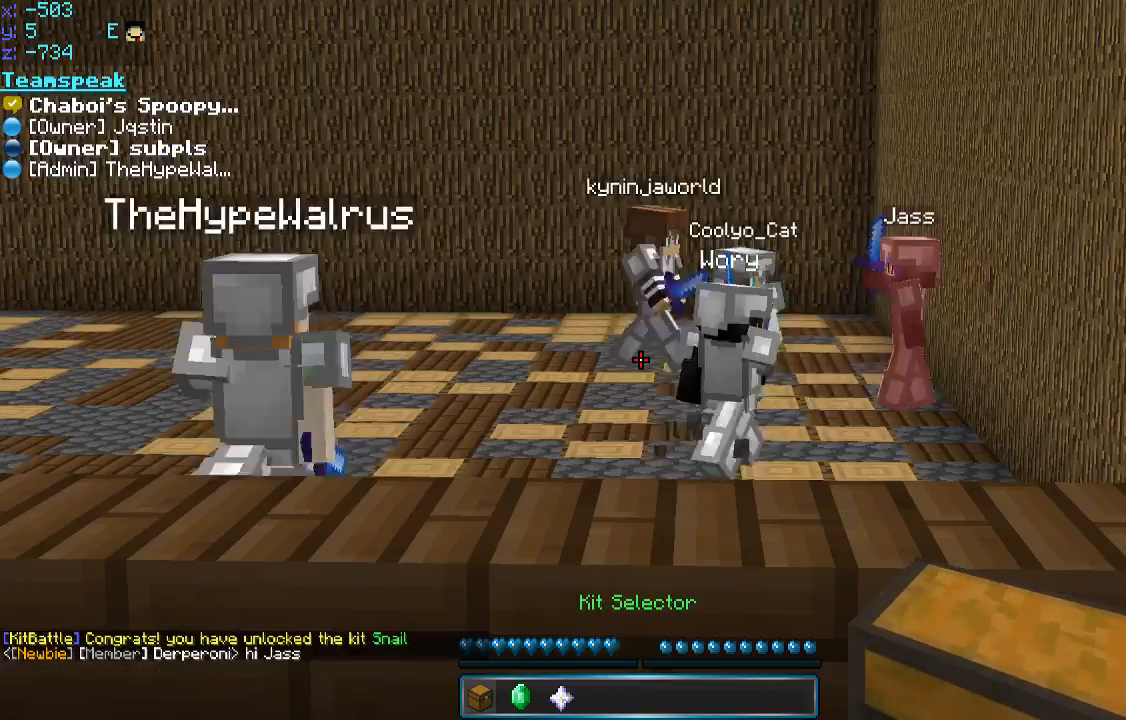
{"keys": [], "mouse": [], "events": []}
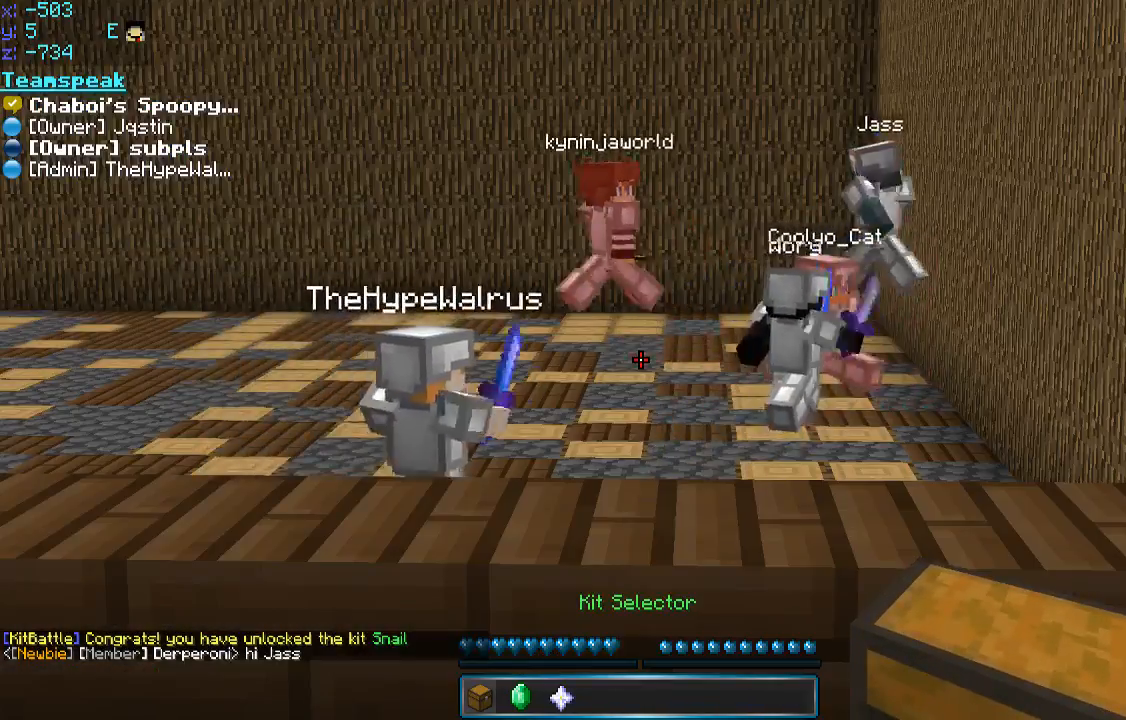
{"keys": [], "mouse": [], "events": []}
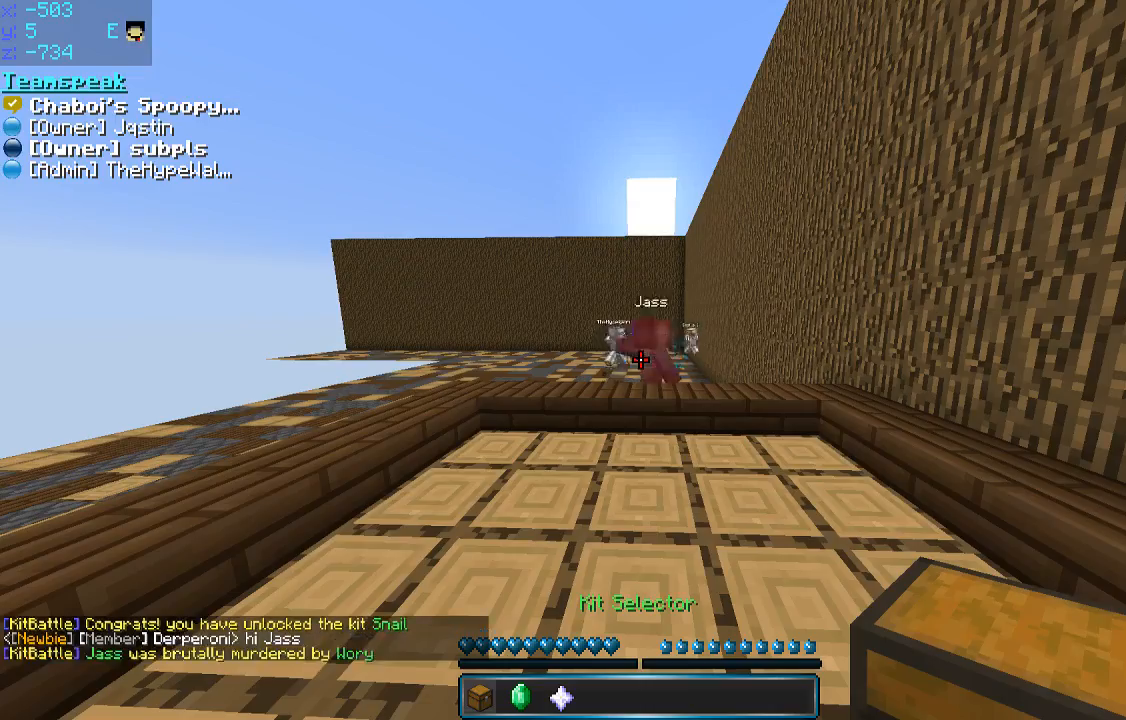
{"keys": [], "mouse": [], "events": []}
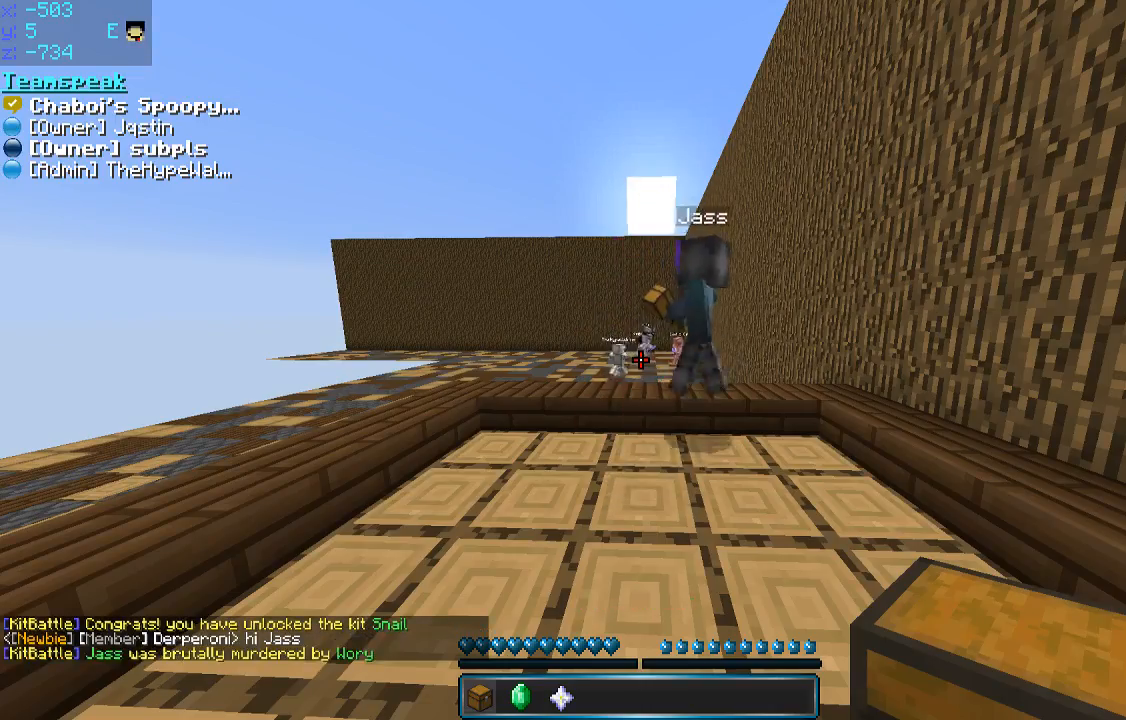
{"keys": [], "mouse": ["right"], "events": [[500, "mouse_right", "down"]]}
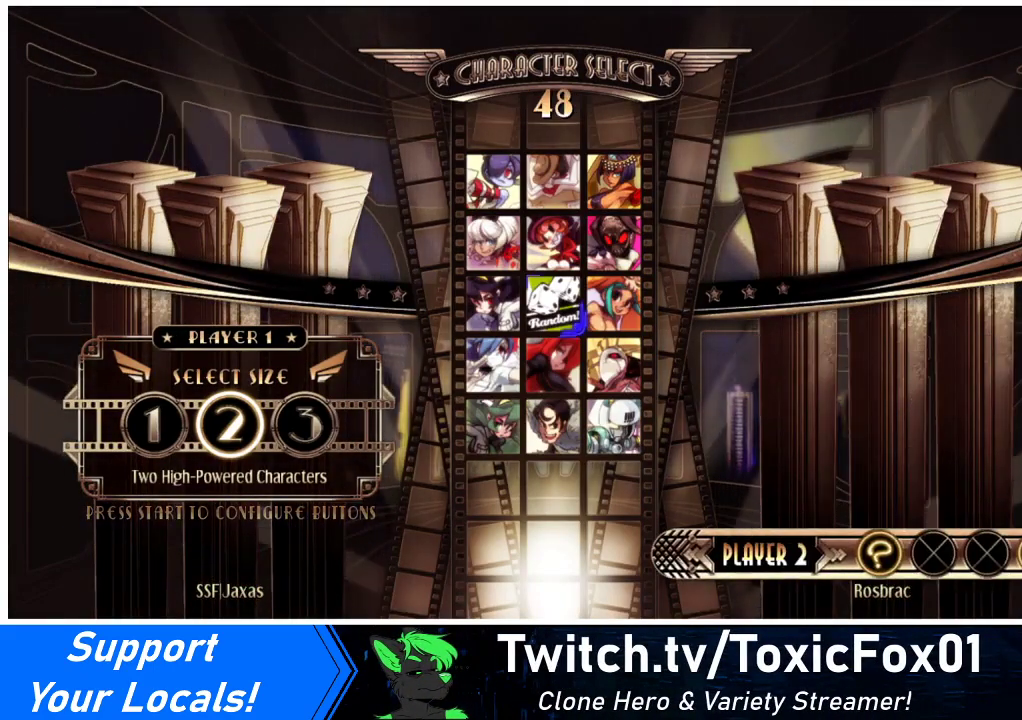
Gameplay with a controller (arcade stick); each line is a JSON object with the inputs held at the frame after it. "events" lists button and stick changes between this image and that frame as [ms after this image, input, new state], when the widget could be followed in between. Not read: L3 R3.
{"buttons": [], "events": [[267, "L1", "down"], [267, "R1", "down"], [367, "L1", "up"], [367, "R1", "up"]]}
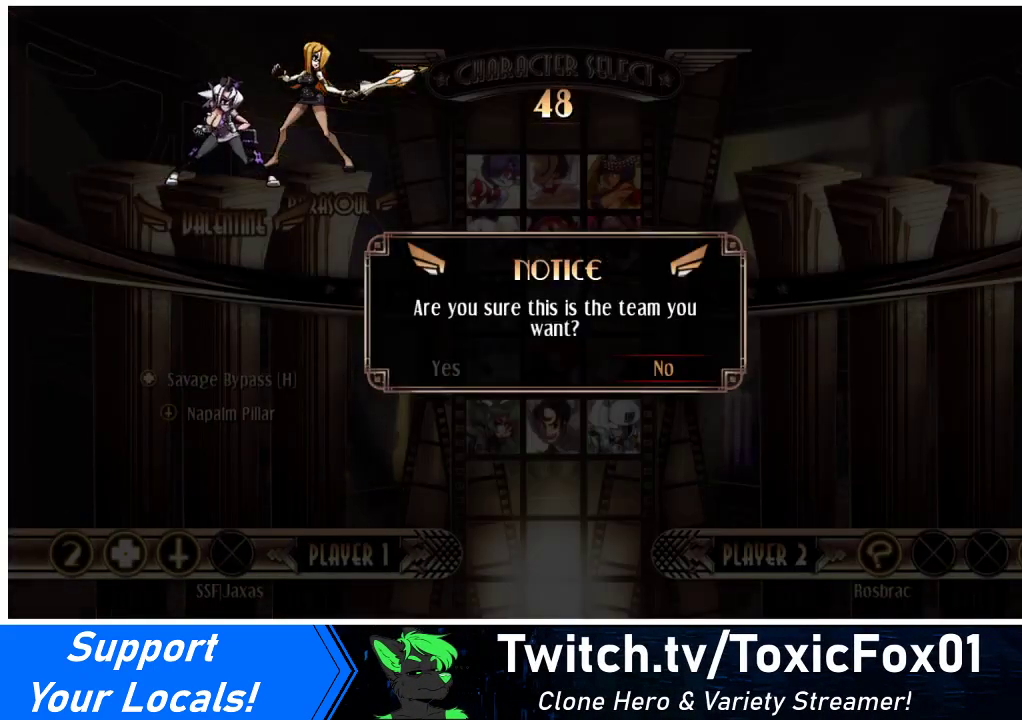
{"buttons": [], "events": []}
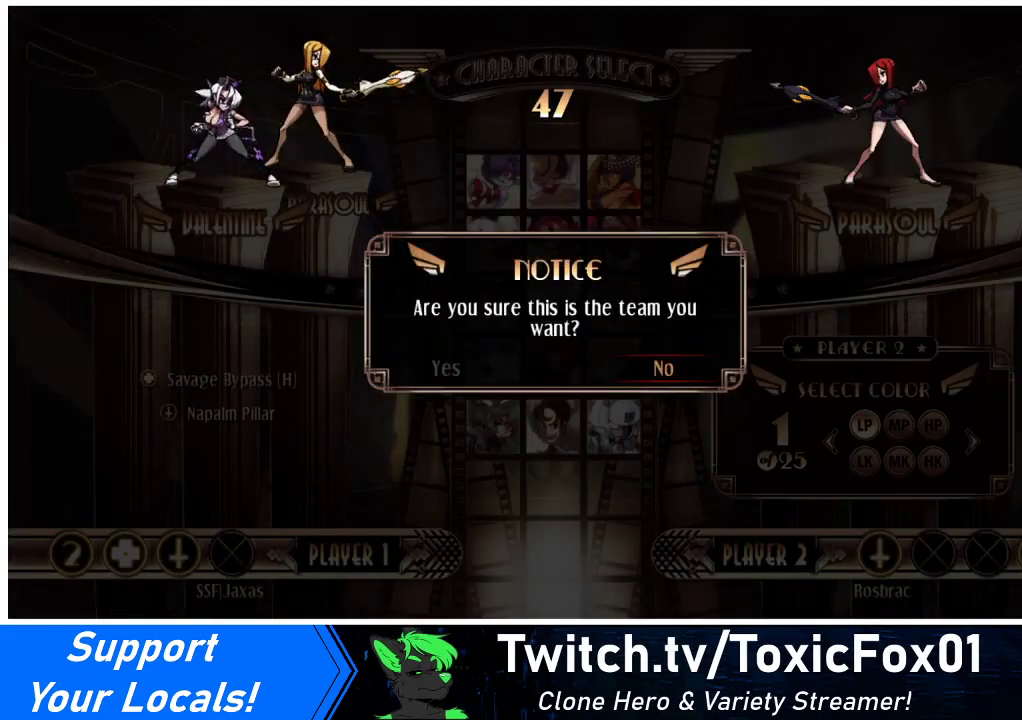
{"buttons": ["CROSS"], "events": [[200, "DPAD_LEFT", "down"], [333, "DPAD_LEFT", "up"], [500, "CROSS", "down"]]}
==================================================
Problem to work on - Set down the entries shown above once more, exactly as they read, but without pictures.

Output below -
{"keys": [], "mouse": [], "events": []}
{"keys": [], "mouse": [], "events": []}
{"keys": [], "mouse": [], "events": []}
{"keys": [], "mouse": ["right"], "events": [[500, "mouse_right", "down"]]}
Gameplay with a controller (arcade stick); each line is a JSON object with the inputs held at the frame after it. "events" lists button and stick changes between this image and that frame as [ms after this image, input, new state], when the widget could be followed in between. Not read: L3 R3.
{"buttons": [], "events": [[267, "L1", "down"], [267, "R1", "down"], [367, "L1", "up"], [367, "R1", "up"]]}
{"buttons": [], "events": []}
{"buttons": ["CROSS"], "events": [[200, "DPAD_LEFT", "down"], [333, "DPAD_LEFT", "up"], [500, "CROSS", "down"]]}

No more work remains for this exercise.